PHASE TRANSITIONS
Organizers: Persi Diaconis, Daniel Fisher, Cris Moore, and Charles Radin
August 21, 2006 - August 25, 206
Probability theory was first formalized, using the new measure theory
of Lebesgue, by A. Kolmogorov in 1939. It was soon used to understand
ideas in quantum mechanics, statistical mechanics, stochastics, and other
parts of applied science.
Today an increasing number of phenomena in nature are best described using probability theory.
Consider a total system consisting of a large number particles (say grains of
sand or perhaps atoms). There are many variables,
and many state variables (such as position,
velocity) for each particle. The system falls under the sway of certain
control parameters such as temperature, pressure, density. These are
thermodynamic properties.
We wish to study certain abrupt changes in such a system. An elegant example
is given by water turning into ice. There is no gradual transition from
the first state to the second one. We instead think about a phase, which
is a collection of states. We have a large number of water molecules and we
wish to examine ``bulk properties'' of this system. In particular, we would
like to have an order parameter
that explains or measures the change
from the one state (water, in which the molecules are chaotic) and the second
state (ice, in which the molecules cooperate). We may also say that
water has no long range order while ice does have long range order.
We think of water and ice
as different phases. The study of a system like this was initiated by
Lev Landau. In this system, the state of matter is described by temperature
and pressure. Each pair of these parameters gives a probability distribution.
The order parameter for the water/ice system is then the probability
of the joint event minus the probability of the product event.

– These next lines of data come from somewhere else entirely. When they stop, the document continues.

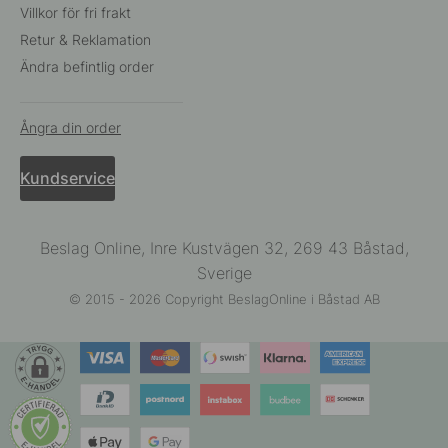
Villkor för fri frakt
Retur & Reklamation
Ändra befintlig order
Ångra din order
Kundservice
Beslag Online, Inre Kustvägen 32, 269 43 Båstad,
Sverige
© 2015 - 2026 Copyright BeslagOnline i Båstad AB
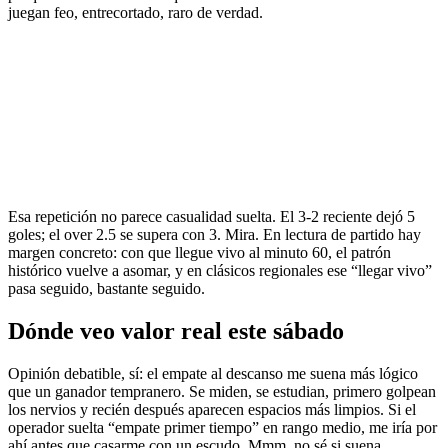
juegan feo, entrecortado, raro de verdad.
Esa repetición no parece casualidad suelta. El 3-2 reciente dejó 5
goles; el over 2.5 se supera con 3. Mira. En lectura de partido hay
margen concreto: con que llegue vivo al minuto 60, el patrón
histórico vuelve a asomar, y en clásicos regionales ese “llegar vivo”
pasa seguido, bastante seguido.
Dónde veo valor real este sábado
Opinión debatible, sí: el empate al descanso me suena más lógico
que un ganador tempranero. Se miden, se estudian, primero golpean
los nervios y recién después aparecen espacios más limpios. Si el
operador suelta “empate primer tiempo” en rango medio, me iría por
ahí antes que casarme con un escudo. Mmm, no sé si suena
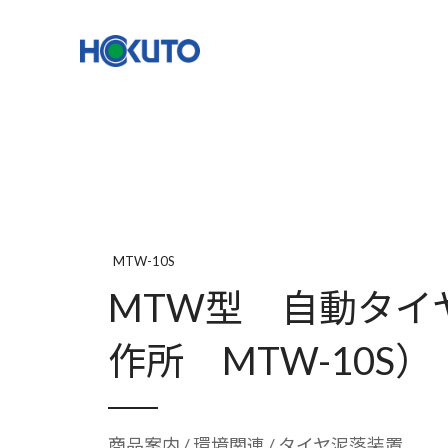
株式会社ほくとう｜建設機械のレンタル・販売
機種一覧
NETIS登録
MTW-10S
MTW型 自動タイ
作所 MTW-10S）
商品案内
/
環境関連
/ タイヤ泥落装置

One can think of the phase transition as being described by a real analytic
function φ (i.e., one with a local power series expansion in the space
variables). When the system is in the water state, the function φ is
identically 0. When the system is in the ice state, the function φ
is identically 1. The important mathematical fact is that there is
no real analytic function that can be equal to 0 on one open set and equal
to 1 on another open set. The order parameter measures the obstruction to
the existence of such a real analytic function.
The water-to-ice example is but one of many in which phase transitions arise
naturally. Workshop participant Susan Coppersmith described another.

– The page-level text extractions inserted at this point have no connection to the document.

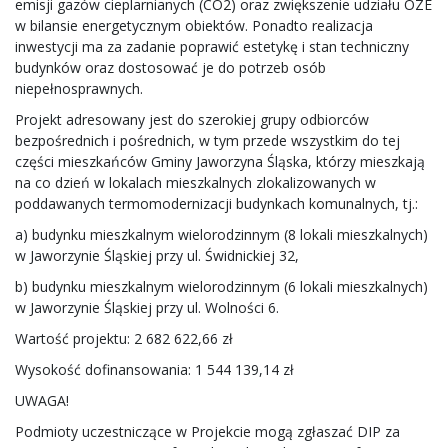
emisji gazów cieplarnianych (CO2) oraz zwiększenie udziału OZE
w bilansie energetycznym obiektów. Ponadto realizacja
inwestycji ma za zadanie poprawić estetykę i stan techniczny
budynków oraz dostosować je do potrzeb osób
niepełnosprawnych.
Projekt adresowany jest do szerokiej grupy odbiorców
bezpośrednich i pośrednich, w tym przede wszystkim do tej
części mieszkańców Gminy Jaworzyna Śląska, którzy mieszkają
na co dzień w lokalach mieszkalnych zlokalizowanych w
poddawanych termomodernizacji budynkach komunalnych, tj.:
a) budynku mieszkalnym wielorodzinnym (8 lokali mieszkalnych)
w Jaworzynie Śląskiej przy ul. Świdnickiej 32,
b) budynku mieszkalnym wielorodzinnym (6 lokali mieszkalnych)
w Jaworzynie Śląskiej przy ul. Wolności 6.
Wartość projektu: 2 682 622,66 zł
Wysokość dofinansowania: 1 544 139,14 zł
UWAGA!
Podmioty uczestniczące w Projekcie mogą zgłaszać DIP za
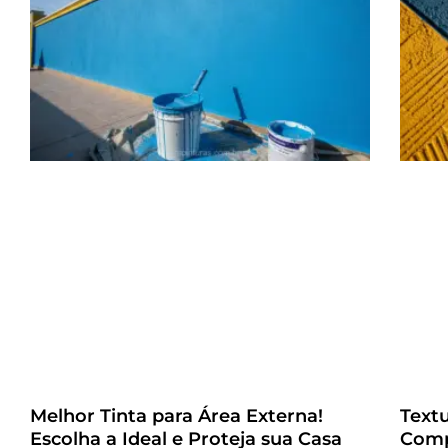
Melhor Tinta para Área Externa!
Text
Escolha a Ideal e Proteja sua Casa
Comp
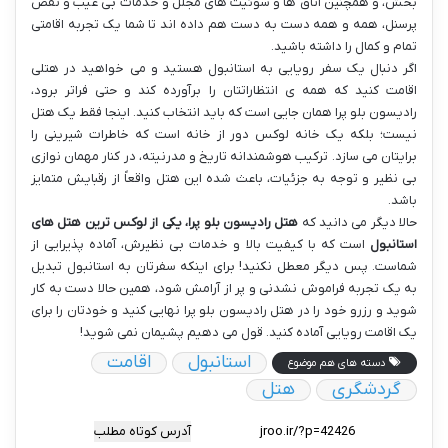
بخش، و همچنین اتاق ها و سوئیت های مجلل و خدمات بی عیب و نقص
پرسنل، همه و همه دست به دست هم داده اند تا شما یک تجربه اقامتی
تمام و کمال را داشته باشید.
اگر دنبال یک سفر رویایی به استانبول هستید و می خواهید در هتلی
اقامت کنید که همه ی انتظاراتتان را برآورده کند و حتی فراتر برود،
رادیسون بلو پرا همان جایی است که باید انتخاب کنید. اینجا فقط یک هتل
نیست؛ بلکه یک خانه لوکس دور از خانه است که خاطرات شیرینی را
برایتان می سازد. ترکیب هوشمندانه تاریخ و مدرنیته، در کنار مهمان نوازی
بی نظیر و توجه به جزئیات، باعث شده این هتل واقعاً از رقبایش متمایز
باشد.
حالا دیگر می دانید که
هتل رادیسون بلو پرا، یکی از لوکس ترین هتل های
استانبول
است که با کیفیت بالا و خدمات بی نظیرش، آماده پذیرایی از
شماست. پس دیگر معطل نکنید! برای اینکه سفرتان به استانبول تبدیل
به یک تجربه فراموش نشدنی و پر از آرامش شود، همین حالا دست به کار
شوید و رزرو خود را در هتل رادیسون بلو پرا نهایی کنید و خودتان را برای
یک اقامت رویایی آماده کنید. قول می دهیم پشیمان نمی شوید!
استانبول
اقامت
دسته های هم موضوع
گردشگری
هتل
آدرس کوتاه مطلب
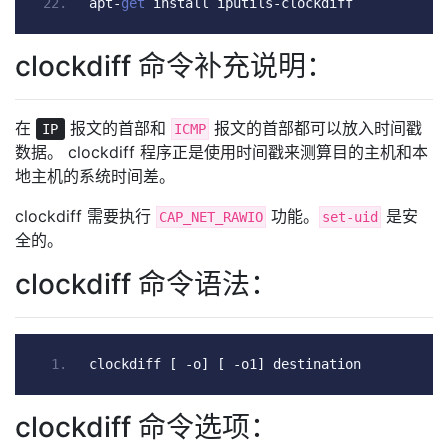
apt
-
get
 install iputils
-
clockdiff
clockdiff 命令补充说明：
在
报文的首部和
报文的首部都可以放入时间戳
IP
ICMP
数据。 clockdiff 程序正是使用时间戳来测算目的主机和本
地主机的系统时间差。
clockdiff 需要执行
功能。
是安
CAP_NET_RAWIO
set-uid
全的。
clockdiff 命令语法：
clockdiff 
[
-
o
]
[
-
o1
]
 destination
clockdiff 命令选项：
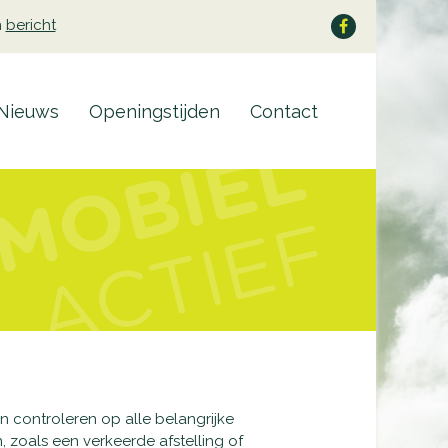
n
bericht
Nieuws
Openingstijden
Contact
ten controleren op alle belangrijke
 zoals een verkeerde afstelling of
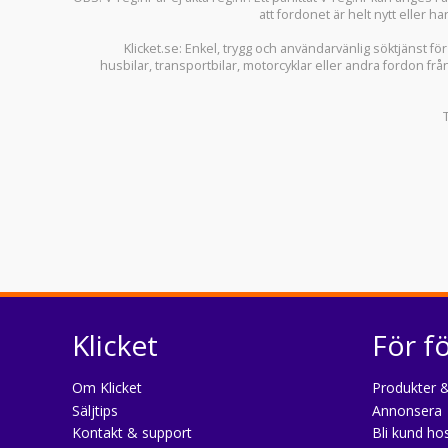
att fordonet är helt nytt eller ha
Klicket.se
: Enkel, trygg och användarvänlig söktjänst fö
husbilar
,
transportbilar
,
motorcyklar
eller andra fordon frå
Klicket
För f
Om Klicket
Produkter &
Säljtips
Annonsera
Kontakt & support
Bli kund hos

Recall that Mitchell Feigenbaum considered the logistic equation
φ (x) = λ x(1 - x) \, .
Feigenbaum is interested in dynamical systems, so he considered iterations
(i.e., compositions) of φ with itself. This was in the early
days of handheld calculators, and he performed his calculations on
(what is by today's standards) a rather primitive HP calculator.

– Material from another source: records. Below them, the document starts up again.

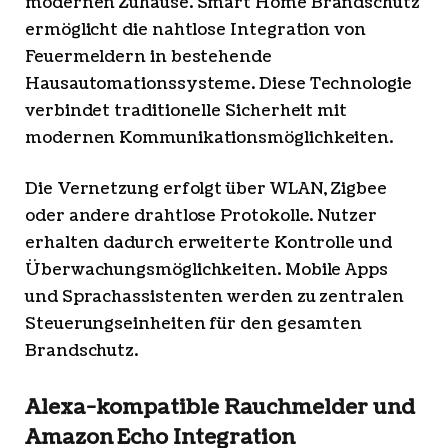
modernen Zuhause. Smart Home Brandschutz
ermöglicht die nahtlose Integration von
Feuermeldern in bestehende
Hausautomationssysteme. Diese Technologie
verbindet traditionelle Sicherheit mit
modernen Kommunikationsmöglichkeiten.
Die Vernetzung erfolgt über WLAN, Zigbee
oder andere drahtlose Protokolle. Nutzer
erhalten dadurch erweiterte Kontrolle und
Überwachungsmöglichkeiten. Mobile Apps
und Sprachassistenten werden zu zentralen
Steuerungseinheiten für den gesamten
Brandschutz.
Alexa-kompatible Rauchmelder und
Amazon Echo Integration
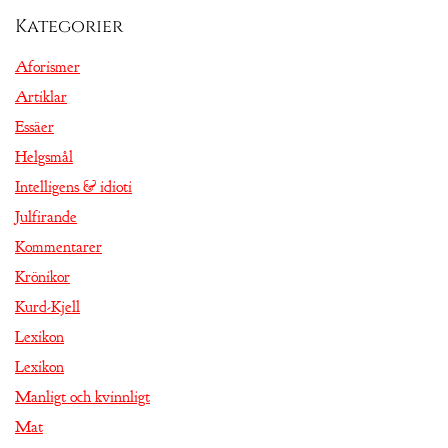
Kategorier
Aforismer
Artiklar
Essäer
Helgsmål
Intelligens & idioti
Julfirande
Kommentarer
Krönikor
Kurd-Kjell
Lexikon
Lexikon
Manligt och kvinnligt
Mat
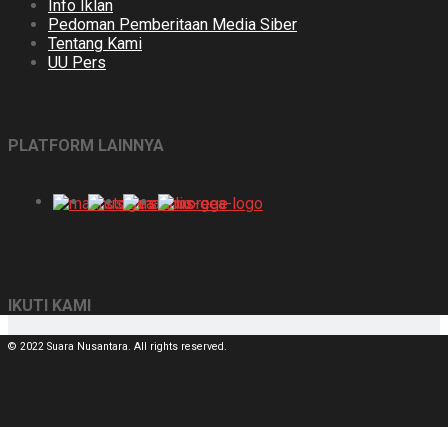
Info Iklan
Pedoman Pemberitaan Media Siber
Tentang Kami
UU Pers
PLATFORM LAINNYA
IKUTI KAMI
© 2022 Suara Nusantara. All rights reserved.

Feigenbaum found these results:
If λ is small, the values of the iteration eventually just
repeat.
As λ increases, the system becomes periodic. Eventually
there is a bifurcation and the periodicity doubles.
As λ continues to increase, periodicity continues to double until,
when λ > 3.57, the system is chaotic.
The question that arises from Feigenbaum's work is: What is the phase transition
that is taking place at λ = 3.57? One seeks an order parameter in this
case.
The theory of phase transitions is well developed in some contexts, but in
others it is still in its infancy. The organizers
of the AIM workshop brought together scientists from physics, computer science,
combinatorics, and probability (all subjects in which phase transitions occur
naturally) to try to lay the foundations for this field. A good deal of time
was spent identifying and then rigorously defining terminology. Other time
was spent finding a common language. But it is safe to say that the discussions
were vigorous and productive, and the breakout into working groups was both
natural and vital. By the end of the week, the phase transition workshop had
reached a new plateau of understanding of their field.